Advice for Formatting Your Homework
How to Get the Most Points from Your Homework
Ever feel like the students with the best grades have the neatest homework? Or is it the other way around, neat homework leading to good grades? Turning in legible, orderly assignments makes it easier for your teacher to determine how much of the assignment you understand. It also puts him/her in a better mood as the red pen writes your grade. But what makes a well-formatted math paper? Aren’t the right answers the important thing?
No. Answers are actually secondary in a math class. The process of solving the problem – the work – is what math teachers are seeking. Here are some tips to help you earn the maximum points on homework assignments in high school and college.
- Label your paper clearly. This means write your name, class period, and assignment at the top of the first page. You also need to indicate the assignment by page number, lesson number, or whatever system your instructor prefers. If you use more than one page, it’s a good idea to jot your name on all of them.
- Use normal, white, crisp, standard-sized, not spiral, lined, unscented paper for your homework. Flowery paper is just as bad as rumpled, dog-eared, or ragged paper. Staple or paperclip extra pages together. Include any scratch paper (see below) at the end. Do not fold your paper unless the instructor tells you to. Don’t doodle.
- Number your problems clearly. If you do a problem out of order or skip one, leave a note about it and move on. Do each problem below the next, not off to the right. It’s a good idea to skip a line between problems, too. If the problems are very short, it may be okay to include a second column on the same side of that page, but do this sparingly. Even if problems only cover the left half of the page, they will still look neat and orderly – exactly what we’re after.
- Write the problems. (Unless they are word problems, which tend to be too long.)
- Keep work within the margins. If you run out of room at the end of a problem, please continue onto the next page; do not try to squeeze lines together at the bottom of the sheet. Do not lap over the margins on the left or right; do not wrap writing around the notebook holes.
- Show your work. This means showing your steps, not just copying the question from the assignment, and then the answer from the back of the book. Show everything in between the question and the answer.For your work to be complete, you need to explain your reasoning and make your computations clear.
- If a question asks for you to “explain”, “put in your own words”, or “discuss” something, use complete sentences with complete words. Your homework is not a text message.
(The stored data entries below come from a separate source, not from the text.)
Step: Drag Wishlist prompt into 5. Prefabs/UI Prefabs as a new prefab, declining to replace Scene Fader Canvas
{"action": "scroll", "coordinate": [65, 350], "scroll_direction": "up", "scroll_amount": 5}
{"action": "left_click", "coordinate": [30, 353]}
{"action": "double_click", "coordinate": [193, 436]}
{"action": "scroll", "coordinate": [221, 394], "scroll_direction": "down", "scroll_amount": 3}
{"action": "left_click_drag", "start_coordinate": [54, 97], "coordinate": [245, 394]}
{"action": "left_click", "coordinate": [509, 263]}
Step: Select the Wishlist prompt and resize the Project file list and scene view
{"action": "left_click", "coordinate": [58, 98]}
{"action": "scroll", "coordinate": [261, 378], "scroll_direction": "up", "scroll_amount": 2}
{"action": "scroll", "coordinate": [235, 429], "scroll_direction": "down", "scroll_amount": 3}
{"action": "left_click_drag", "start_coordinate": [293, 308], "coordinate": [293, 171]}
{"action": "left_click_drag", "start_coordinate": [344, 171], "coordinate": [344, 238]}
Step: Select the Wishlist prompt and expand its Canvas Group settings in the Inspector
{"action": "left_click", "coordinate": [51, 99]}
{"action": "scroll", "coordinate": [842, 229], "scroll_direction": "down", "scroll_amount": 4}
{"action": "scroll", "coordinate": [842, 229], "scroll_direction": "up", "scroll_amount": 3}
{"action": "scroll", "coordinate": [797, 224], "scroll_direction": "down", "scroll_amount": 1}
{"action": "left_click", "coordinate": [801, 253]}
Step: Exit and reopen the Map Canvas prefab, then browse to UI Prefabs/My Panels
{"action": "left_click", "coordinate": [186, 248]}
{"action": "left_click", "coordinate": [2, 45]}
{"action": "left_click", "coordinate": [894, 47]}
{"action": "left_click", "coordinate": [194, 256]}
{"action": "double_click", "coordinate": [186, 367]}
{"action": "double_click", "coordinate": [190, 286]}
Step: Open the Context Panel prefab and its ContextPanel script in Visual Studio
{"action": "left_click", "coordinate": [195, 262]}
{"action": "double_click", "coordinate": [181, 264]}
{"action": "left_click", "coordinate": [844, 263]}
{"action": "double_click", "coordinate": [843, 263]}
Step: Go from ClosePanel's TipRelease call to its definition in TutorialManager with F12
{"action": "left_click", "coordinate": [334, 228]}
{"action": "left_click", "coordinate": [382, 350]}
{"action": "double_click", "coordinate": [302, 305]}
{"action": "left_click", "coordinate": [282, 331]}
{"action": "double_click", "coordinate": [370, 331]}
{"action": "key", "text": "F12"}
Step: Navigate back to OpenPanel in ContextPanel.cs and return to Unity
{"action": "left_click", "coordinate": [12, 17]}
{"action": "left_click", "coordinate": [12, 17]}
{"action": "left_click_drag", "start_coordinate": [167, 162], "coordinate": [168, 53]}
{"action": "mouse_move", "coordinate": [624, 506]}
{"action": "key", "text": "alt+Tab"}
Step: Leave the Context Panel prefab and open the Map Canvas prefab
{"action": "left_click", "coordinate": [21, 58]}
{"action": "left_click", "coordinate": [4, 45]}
- It is okay to do “scratch work”, but do it on scratch paper. Things like finding common denominators, prime factorizations, adding strings of numbers, long division, etc. are often important pieces of the computation in a problem, but not really a step of the problem. That’s scratch work. If you have a lot of scratch work, it may be a good idea to label what problem each scratch comes from. Always turn in scratch paper on the back of your homework; don’t throw it out. Sometimes diagrams and pictures are scratch work, but other times they are part of the problem or even part of the answer. When in doubt, put the diagram with the problem. Graphs are seldom considered scratch work but belong on graph paper.
- Do not do magic. Plus/minus signs, “= 0″, radicals, and denominators should not disappear in the middle of your calculations, only to mysteriously reappear at the end. Each step should be complete.
- Remember to put your final answer at the end of your work, and mark it clearly by, for example, underlining it. Label your answer appropriately; if the question asks for measured units, make sure to put appropriate units on the answer.. If the question is a word problem, the answer should be in words.
In general, write your homework as though you’re trying to convince someone that you know what you’re talking about.
Are these rules? Not really. It is possible to score the same on a sloppy or frilly or hard-to-follow paper. But following these guidelines will not cost you points. In fact, clearly written assignments are easier to study from and easier to remember, things that may well improve your test, quiz, and exam scores as well. Neat homework will lead to better grades. Try it and see.